Unicode file names and how to make them work (Windows)

Started by Mac2, September 11, 2011, 05:02:46 AM

Previous topic - Next topic

Mac2

I often have to deal with folders and file names containing characters from the non-latin character set and which are not covered by the current code page. As we all know, the Perl language on which ExifTool is based has still problems with file names in Unicode, for various reasons. A quick look at the Perl web site indicates that this will not be solved in the foreseeable future. Or at all. And there's not much Phil can do about this :-\

A typical file name I have to handle is:

第142期定時株主総会を終えて.jpg

I can read metadata from such a file by using the Windows API function GetShortPathName() and supplying the resulting short name to ExifTool. The short file name for the above file name is:

142~1.JPG

This also works with folder names containing Unicode characters. The folder names are automatically shortened too. GetShortPathName has some obstacles in some environments (see http://msdn.microsoft.com/en-us/library/aa365247%28v=vs.85%29.aspx#short_vs._long_names) but usually is reliable.

As long as I'm only reading data, all is thus well and ExifTool works fine with these short names.

Problems start when I have to write data to files with Unicode characters in the file and/or folder name. Even when using the supposedly safe short names results are erratic.

I first used -overwrite_original  but this fails. After the write operation, the original file is gone and only the file with the short path name remains.

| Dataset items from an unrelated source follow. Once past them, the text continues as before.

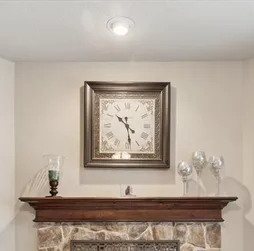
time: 10:28
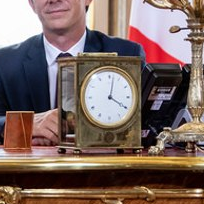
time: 4:02
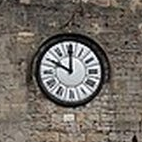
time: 10:00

But switching to -overwrite_original_in_place in combination with GetShortPathName() made it work.
This combination allows ExifTool to write to files with Unicode file names or in folders with Unicode names  :)
I tested this on Windows Vista and Windows 7. No XP test for now but it should work there too.

I wonder if the Perl library exposes the GetShortPathName() function and Phil could use this. We then could have a parameter which tells exiftool.exe to internally apply GetShortPathName() to file names supplied via the command line or in an args file.

Phil Harvey

There are definitely windows-specific functions that I could use in exiftool to open a simple file with unicode characters in the name on Windows, but there is more than just this functionality that I need.  See this thread for more details.

- Phil
...where DIR is the name of a directory/folder containing the images.  On Mac/Linux/PowerShell, use single quotes (') instead of double quotes (") around arguments containing a dollar sign ($).

Mac2

Hi, Phil

I know. I've read this thread and the others about Unicode file names and the troubles Perl causes in this area.
Just thought this may be useful for users who work simple things, without the need to directory traversal or on-the-fly creation.
If you already get garbled file names from Perl functions, you cannot do anything about it.

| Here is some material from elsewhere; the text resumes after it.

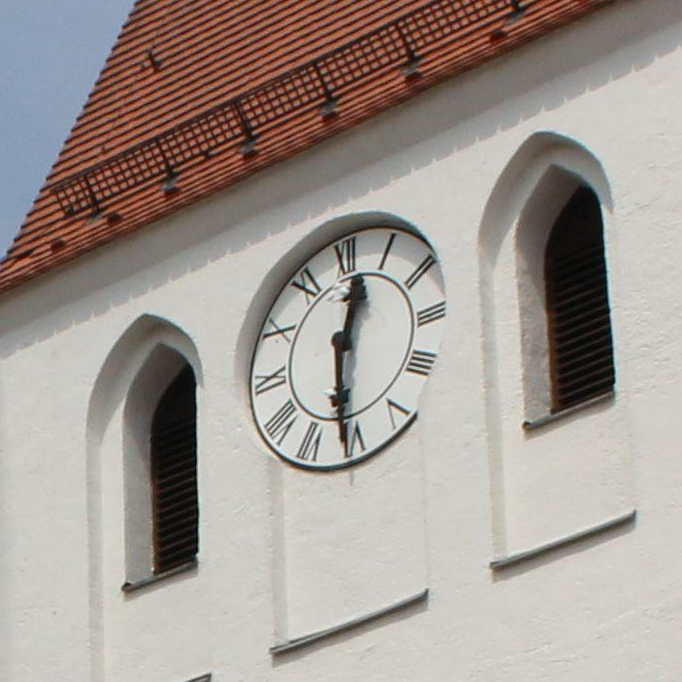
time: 12:30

Anyway, I'm happy that it works at all, from within an application. Was just a bit worried about having to copy 200 MB TIFF files over the network to a "safe" folder and file name just in order to change the rating  ::)


Phil Harvey

One thing I think I should mention:  ExifTool doesn't care about the file name when you edit a file.

While this doesn't seem very important, it allows a functionality which may useful to you.  As well as acting on files, exiftool also works on pipes.  For example, the following works perfectly in Mac/Linux and I think it should also work reliably in Windows (provided the Windows "type" command doesn't try to modify the file somehow):

type 第142期定時株主総会を終えて.jpg | exiftool -rating=5 - > 第142期定時株主総会を終えて_modified.jpg

Then, as long as the Unicode file names are supported by the command shell (hopefully, but I wouldn't put it past Microsoft to drop the ball on this one too), this should allow you to use exiftool to edit a file with any name.  But if done from within your application, you could even read/write the file yourself and be guaranteed that it does what you want.  Then all you do is pipe the file to stdin of the exiftool command you execute, then retrieve stdout as the edited file from the exiftool command that you execute.

- Phil

BTW. The nickname "Mac2" is counter-intuitive since we're talking about Windows here. ;)
...where DIR is the name of a directory/folder containing the images.  On Mac/Linux/PowerShell, use single quotes (') instead of double quotes (") around arguments containing a dollar sign ($).

Mac2

Yes, I have pondered using streams to. But as always, there is never enough time. Metadata is only about 10% of my application, but very important 10%.

Since it works, I don't change it now. But I'll look into streaming when I have some extra time to spend on experiments. Just in case something creeps up.

QuoteBTW. The nickname "Mac2" is counter-intuitive since we're talking about Windows here.

Ah, that nik was given to me a loooong time ago by a Scottish colleague. ;)
Somewhen around the Apple ][ was hip.